Try 20/15/10 if you have pre-existing injuries or your goal is to improve muscular endurance. If your skill level for the movement requires improvement, higher reps with low loads is also a great prescription.
Try 12/9/6 if your feeling tired and run down. This rep scheme is not so overly demanding of your energy reserves that it leaves you too fatigued for your Working Set.
Try 6/6/6 if your goal is purely strength & muscle hypertrophy. Keep repetitions low will progressing intensity is a great way to consolidate energy for an all out attempt.
Here is an idea: Rotate through different reps schemes for your warm up & identify what works best for you!
All of your warm up sets should progress in intensity. Get a good feel for the movement & load. Nothing should hurt! With each consecutive set you should develop a higher sense of awareness, attention, intention and focus.
Working Sets
You only need one working set to activate internal growth mechanisms. That one set needs to be harder and more intense than the last time you did it! Now, you also need to exhibit complete control over the movement you are performing -- we like a 3/1/Explode/1 Tempo
REMEMBER, Working Sets provide the stress required to illicit an adaptation response -- Too little stress will result in little progress. Whereas too much stress will not result in additional progress, but rather only additional energy deficits. You, dear lifter, must identify how much stress is optimal.
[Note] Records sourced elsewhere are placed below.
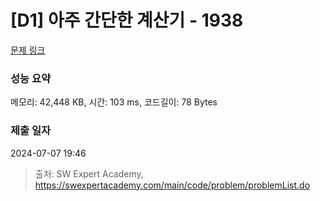 # [D1] 아주 간단한 계산기 - 1938 

[문제 링크](https://swexpertacademy.com/main/code/problem/problemDetail.do?contestProbId=AV5PjsYKAMIDFAUq) 

### 성능 요약

메모리: 42,448 KB, 시간: 103 ms, 코드길이: 78 Bytes

### 제출 일자

2024-07-07 19:46



> 출처: SW Expert Academy, https://swexpertacademy.com/main/code/problem/problemList.do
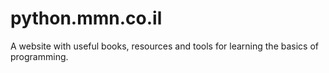 # python.mmn.co.il
A website with useful books, resources and tools for learning the basics of programming.
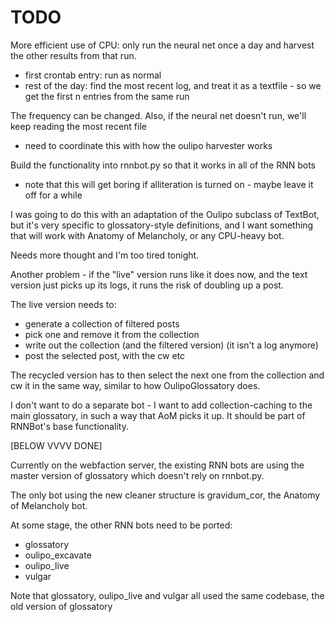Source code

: TODO
====

More efficient use of CPU: only run the neural net once a day and harvest the other results from that run.

- first crontab entry: run as normal
- rest of the day: find the most recent log, and treat it as a textfile - so we get the first n entries from the same run

The frequency can be changed. Also, if the neural net doesn't run, we'll keep reading the most recent file

- need to coordinate this with how the oulipo harvester works

Build the functionality into rnnbot.py so that it works in all of the RNN bots

- note that this will get boring if alliteration is turned on - maybe leave it off for a while

I was going to do this with an adaptation of the Oulipo subclass of TextBot, but it's very specific to glossatory-style definitions, and I want something that will work with Anatomy of Melancholy, or any CPU-heavy bot.

Needs more thought and I'm too tired tonight.

Another problem - if the "live" version runs like it does now, and the text version just picks up its logs, it runs the risk of doubling up a post.

The live version needs to:

* generate a collection of filtered posts
* pick one and remove it from the collection
* write out the collection (and the filtered version) (it isn't a log anymore)
* post the selected post, with the cw etc

The recycled version has to then select the next one from the collection
and cw it in the same way, similar to how OulipoGlossatory does.

I don't want to do a separate bot - I want to add collection-caching to the main glossatory, in such a way that AoM picks it up. It should be part of RNNBot's base functionality.


[BELOW VVVV DONE]

Currently on the webfaction server, the existing RNN bots are using the master version of glossatory which doesn't rely on rnnbot.py.

The only bot using the new cleaner structure is gravidum_cor, the Anatomy of Melancholy bot.

At some stage, the other RNN bots need to be ported:

* glossatory
* oulipo_excavate
* oulipo_live
* vulgar

Note that glossatory, oulipo_live and vulgar all used the same codebase, the old version of glossatory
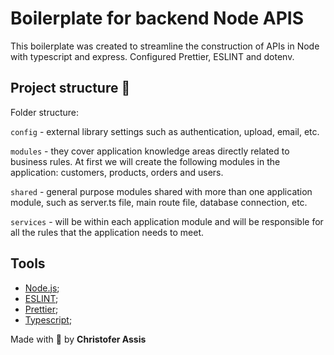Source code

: # Boilerplate for backend Node APIS

This boilerplate was created to streamline the construction of APIs in Node with typescript and express.
Configured Prettier, ESLINT and dotenv.

## Project structure 🔧

Folder structure:

`config` - external library settings such as authentication, upload, email, etc.

`modules` - they cover application knowledge areas directly related to business rules. At first we will create the following modules in the application: customers, products, orders and users.

`shared` - general purpose modules shared with more than one application module, such as server.ts file, main route file, database connection, etc.

`services` - will be within each application module and will be responsible for all the rules that the application needs to meet.

## Tools

- [Node.js](https://nodejs.org/en/);
- [ESLINT](https://eslint.org/docs/user-guide/getting-started);
- [Prettier](https://prettier.io/docs/en/install.html);
- [Typescript](https://www.typescriptlang.org/docs/);

Made with 💜 by **Christofer Assis**
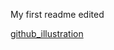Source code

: My first readme edited

[github_illustration](https://miro.medium.com/v2/resize:fit:1400/1*mtsk3fQ_BRemFidhkel3dA.png)
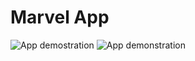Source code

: # Marvel App
![App demostration](https://media1.giphy.com/media/v1.Y2lkPTc5MGI3NjExa2V5cDU3ajA1eTMwbXhkYjNvbXFxcDdicHhjazh5azJ0dG9wNWR4YiZlcD12MV9pbnRlcm5hbF9naWZfYnlfaWQmY3Q9Zw/NMrAb3kIyLEEnZGtWe/giphy.gif)
![App demonstration](https://media.giphy.com/media/NMrAb3kIyLEEnZGtWe/giphy.gif)

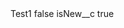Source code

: <?xml version="1.0" encoding="UTF-8"?>
<CustomMetadata xmlns="http://soap.sforce.com/2006/04/metadata" xmlns:xsi="http://www.w3.org/2001/XMLSchema-instance" xmlns:xsd="http://www.w3.org/2001/XMLSchema">
    <label>Test1</label>
    <protected>false</protected>
    <values>
        <field>isNew__c</field>
        <value xsi:type="xsd:boolean">true</value>
    </values>
</CustomMetadata>
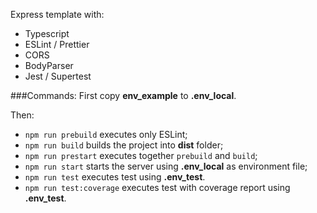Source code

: Express template with:
- Typescript
- ESLint / Prettier
- CORS
- BodyParser
- Jest / Supertest

###Commands:
First copy **env_example** to **.env_local**.

Then:
- `npm run prebuild` executes only ESLint;
- `npm run build` builds the project into **dist** folder;
- `npm run prestart` executes together `prebuild` and `build`;
- `npm run start` starts the server using **.env_local** as environment file;
- `npm run test` executes test using **.env_test**.
- `npm run test:coverage` executes test with coverage report using **.env_test**.

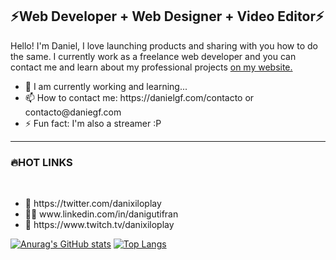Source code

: <h2>⚡Web Developer + Web Designer + Video Editor⚡</h2>

<p>Hello! I'm Daniel, I love launching products and sharing with you how to do the same. I currently work as a freelance web developer and 
  you can contact me and learn about my professional projects <a href="https://danielgf.com">on my website.</a><br>
<ul>
  <li>💪 I am currently working and learning...<br>
  <li>📫 How to contact me: https://danielgf.com/contacto or contacto@daniegf.com<br>
  <li>⚡ Fun fact: I'm also a streamer :P<br>
</ul>
  
 <hr>
  
<h3>🔥HOT LINKS</h3><br>
  
<ul>
  <li>🐥 https://twitter.com/danixiloplay<br>
  <li>👨‍💼 www.linkedin.com/in/danigutifran<br>
  <li>🔴 https://www.twitch.tv/danixiloplay<br>
</ul>
</p>


[![Anurag's GitHub stats](https://github-readme-stats.vercel.app/api?username=danigutifran&show_icons=true&theme=dracula)](https://github.com/anuraghazra/github-readme-stats)
[![Top Langs](https://github-readme-stats.vercel.app/api/top-langs/?username=danigutifran&show_icons=true&theme=dracula)](https://github.com/anuraghazra/github-readme-stats)


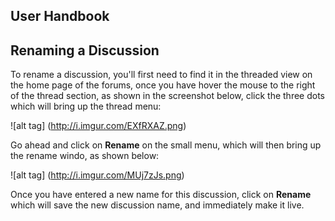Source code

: ## User Handbook

## Renaming a Discussion

To rename a discussion, you'll first need to find it in the threaded view on the home page of the forums, once you have hover the mouse to the right of the thread section, as shown in the screenshot below, click the three dots which will bring up the thread menu:

![alt tag] (http://i.imgur.com/EXfRXAZ.png)

Go ahead and click on **Rename** on the small menu, which will then bring up the rename windo, as shown below:

![alt tag] (http://i.imgur.com/MUj7zJs.png)

Once you have entered a new name for this discussion, click on **Rename** which will save the new discussion name, and immediately make it live.
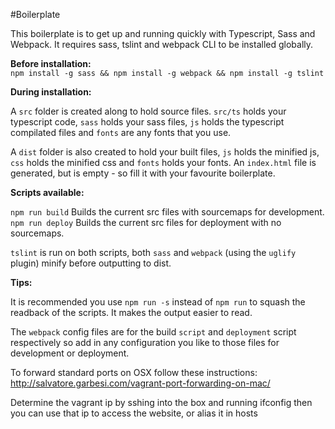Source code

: #Boilerplate

This boilerplate is to get up and running quickly with Typescript, Sass and Webpack.
It requires sass, tslint and webpack CLI to be installed globally.

**Before installation:**  
`npm install -g sass && npm install -g webpack && npm install -g tslint`  


**During installation:**

A `src` folder is created along to hold source files. `src/ts` holds your typescript code, `sass` holds your sass files, `js` holds the typescript compilated files and `fonts` are any fonts that you use.

A `dist` folder is also created to hold your built files, `js` holds the minified js, `css` holds the minified css and `fonts` holds your fonts. An `index.html` file is generated, but is empty - so fill it with your favourite boilerplate.

**Scripts available:**   

`npm run build` Builds the current src files with sourcemaps for development.   
`npm run deploy` Builds the current src files for deployment with no sourcemaps.  

`tslint` is run on both scripts, both `sass` and `webpack` (using the `uglify` plugin) minify before outputting to dist.

**Tips:**

It is recommended you use `npm run -s` instead of `npm run` to squash the readback of the scripts. It makes the output easier to read.

The `webpack` config files are for the build `script` and `deployment` script respectively so add in any configuration you like to those files for development or deployment.

To forward standard ports on OSX follow these instructions:
http://salvatore.garbesi.com/vagrant-port-forwarding-on-mac/

Determine the vagrant ip by sshing into the box and running ifconfig
then you can use that ip to access the website, or alias it in hosts
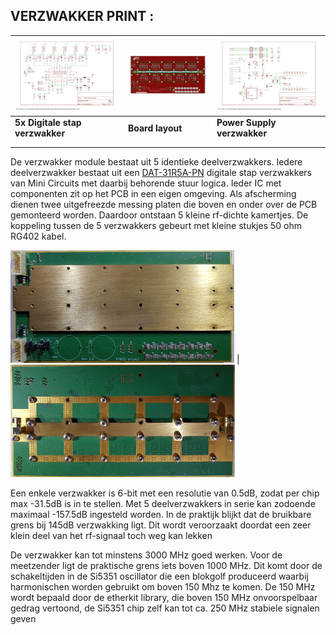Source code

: ## VERZWAKKER PRINT :

[![](verzwakker_print/AttenuatorSch1.jpg)](verzwakker_print/AttenuatorSch1.pdf) |    [![](verzwakker_print/AttenuatorBrdTN.jpg)](verzwakker_print/AttenuatorBrd.pdf) |     [![](verzwakker_print/AttenuatorSch6.jpg)](verzwakker_print/AttenuatorSch6.pdf)
--------------------------------------------- | --- |  --------------------------------------------
**5x Digitale stap verzwakker** | **Board layout**  | **Power Supply verzwakker**
|  | 
|  |

De verzwakker module bestaat uit 5 identieke deelverzwakkers. Iedere deelverzwakker bestaat uit een <a href="verzwakker_print/DAT-31R5A-PN.pdf">DAT-31R5A-PN</a> digitale stap verzwakkers van Mini Circuits met daarbij behorende stuur logica. Ieder IC met componenten zit op het PCB in een eigen omgeving. Als afscherming dienen twee uitgefreezde messing platen die boven en onder over de PCB gemonteerd worden. Daardoor ontstaan 5 kleine rf-dichte kamertjes. De koppeling tussen de 5 verzwakkers gebeurt met kleine stukjes 50 ohm RG402 kabel.

[![](verzwakker_print/AttenuatorFrontTN.jpg)](verzwakker_print/AttenuatorFront.jpg) |    [![](verzwakker_print/AttenuatorBackTN.jpg)](verzwakker_print/AttenuatorBack.jpg)

Een enkele verzwakker is 6-bit met een resolutie van 0.5dB, zodat per chip max -31.5dB is in te stellen. Met 5 deelverzwakkers in serie kan zodoende maximaal -157.5dB ingesteld worden. In de praktijk blijkt dat de bruikbare grens bij 145dB verzwakking ligt. Dit wordt veroorzaakt doordat een zeer klein deel van het rf-signaal toch weg kan lekken

De verzwakker kan tot minstens 3000 MHz goed werken. Voor de meetzender ligt de praktische grens iets boven 1000 MHz.
Dit komt door de schakeltijden in de Si5351 oscillator die een blokgolf produceerd waarbij harmonischen worden gebruikt om boven 150 Mhz te komen. De 150 MHz wordt bepaald door de etherkit library, die boven 150 MHz onvoorspelbaar gedrag vertoond, de Si5351 chip zelf kan tot ca. 250 MHz stabiele signalen geven
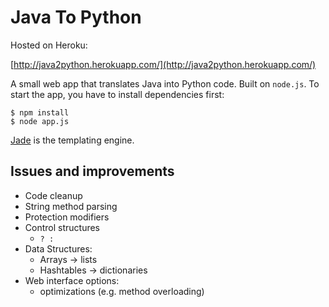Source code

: Java To Python
==============

Hosted on Heroku:

[http://java2python.herokuapp.com/](http://java2python.herokuapp.com/)

A small web app that translates Java into Python code. Built on
`node.js`. To start the app, you have to install dependencies first:

    $ npm install
    $ node app.js

[Jade](http://naltatis.github.com/jade-syntax-docs/) is the templating
engine.

Issues and improvements
-----------------------
* Code cleanup
* String method parsing
* Protection modifiers
* Control structures
    * ` ? : `
* Data Structures:
    * Arrays -> lists
    * Hashtables -> dictionaries
* Web interface options:
    * optimizations (e.g. method overloading)
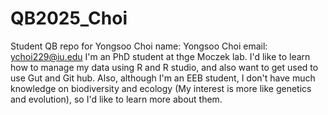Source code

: # QB2025_Choi
Student QB repo for Yongsoo Choi
name: Yongsoo Choi
email: ychoi229@iu.edu
I'm an PhD student at thge Moczek lab. I'd like to learn how to manage my data using R and R studio, and also want to get used to use Gut and Git hub.
Also, although I'm an EEB student, I don't have much knowledge on biodiversity and ecology (My interest is more like genetics and evolution), so I'd like to learn more about them. 
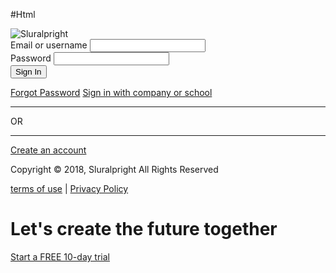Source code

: #Html
<div id="wrapper">
      <div id="left">
        <div id="signin">
          <div class="logo">
            <img src="https://image.ibb.co/hW1YHq/login-logo.png" alt="Sluralpright" />
          </div>
          <form>
            <div>
              <label>Email or username</label>
              <input type="text" class="text-input" />
            </div>
            <div>
              <label>Password</label>
              <input type="password" class="text-input" />
            </div>
            <button type="submit" class="primary-btn">Sign In</button>
          </form>
          <div class="links">
            <a href="#">Forgot Password</a>
            <a href="#">Sign in with company or school</a>
          </div>
          <div class="or">
            <hr class="bar" />
            <span>OR</span>
            <hr class="bar" />
          </div>
          <a href="#" class="secondary-btn">Create an account</a>
        </div>
        <footer id="main-footer">
          <p>Copyright &copy; 2018, Sluralpright All Rights Reserved</p>
          <div>
            <a href="#">terms of use</a> | <a href="#">Privacy Policy</a>
          </div>
        </footer>
      </div>
      <div id="right">
        <div id="showcase">
          <div class="showcase-content">
            <h1 class="showcase-text">
              Let's create the future <strong>together</strong>
            </h1>
            <a href="#" class="secondary-btn">Start a FREE 10-day trial</a>
          </div>
        </div>
      </div>
    </div>
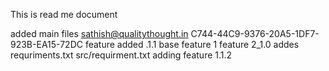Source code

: This is read me document

added main files
sathish@qualitythought.in
C744-44C9-9376-20A5-1DF7-923B-EA15-72DC
feature added .1.1
base feature 1
feature 2_1.0
addes requriments.txt
src/requirment.txt
adding feature 1.1.2
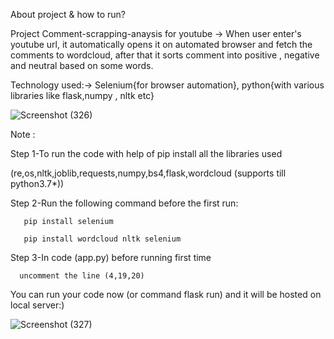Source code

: About project & how to run?

Project Comment-scrapping-anaysis for youtube 
-> When user enter's youtube url, it automatically opens it on automated browser and fetch the comments to wordcloud, after that it sorts comment into positive , negative and neutral based on some words.

Technology used:-> Selenium{for browser automation}, python{with various libraries like flask,numpy , nltk etc}

![Screenshot (326)](https://user-images.githubusercontent.com/70972976/233432154-a596b4d2-babd-4d66-9557-ef1c0ac54b08.png)

Note : 

Step 1-To run the code with help of pip install all the libraries used 

(re,os,nltk,joblib,requests,numpy,bs4,flask,wordcloud (supports till python3.7*))

Step 2-Run the following command before the first run:

       pip install selenium
       
       pip install wordcloud nltk selenium
       
Step 3-In code (app.py) before running first time

      uncomment the line (4,19,20) 

You can run your code now (or command flask run) and it will be hosted on local server:)

![Screenshot (327)](https://user-images.githubusercontent.com/70972976/233434966-2856f0fd-5f71-4590-a9f4-420f8e308d7e.png)

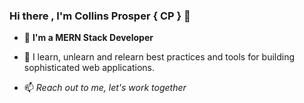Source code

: ### Hi there , I'm  Collins Prosper { CP } 👋

- 👀 **I'm a MERN Stack Developer**
- 🌱 I learn, unlearn and relearn best practices and tools for building sophisticated web applications.

-  📫 *Reach out to me, let's work together*

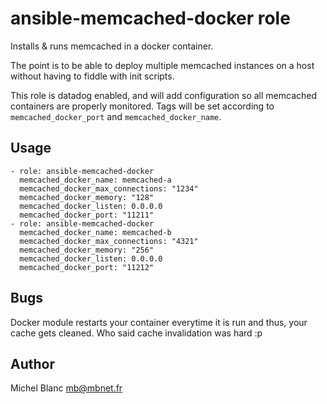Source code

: ansible-memcached-docker role
=============================

Installs & runs memcached in a docker container.

The point is to be able to deploy multiple memcached instances on a host
without having to fiddle with init scripts.

This role is datadog enabled, and will add configuration so all memcached
containers are properly monitored. Tags will be set according to
`memcached_docker_port` and `memcached_docker_name`.

Usage
-----

    - role: ansible-memcached-docker
      memcached_docker_name: memcached-a
      memcached_docker_max_connections: "1234"
      memcached_docker_memory: "128"
      memcached_docker_listen: 0.0.0.0
      memcached_docker_port: "11211"
    - role: ansible-memcached-docker
      memcached_docker_name: memcached-b
      memcached_docker_max_connections: "4321"
      memcached_docker_memory: "256"
      memcached_docker_listen: 0.0.0.0
      memcached_docker_port: "11212"

Bugs
----

Docker module restarts your container everytime it is run and thus, your cache
gets cleaned. Who said cache invalidation was hard :p

Author
------

Michel Blanc <mb@mbnet.fr>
If you set a personal record you learn 3 things!
#1 Your skill level improved. So did your strength!
#2 You've identified the optimal rest days between workouts.
#3 The plan works
Rest-Pause Method
This "Intensifier" can be used on days when you need to force progress. Most times, your lift will naturally progress from the previous session. Sometimes, he need to force it a bit.
For Working Sets Only
Perform As Many Quality Reps As Possible
Rest 15 Seconds, Repeat Lift
Rest 15 Seconds, Repeat Lift
Record How Many Total Reps You Accomplished
Hope these insights help you make progress with the Built by Basics Program!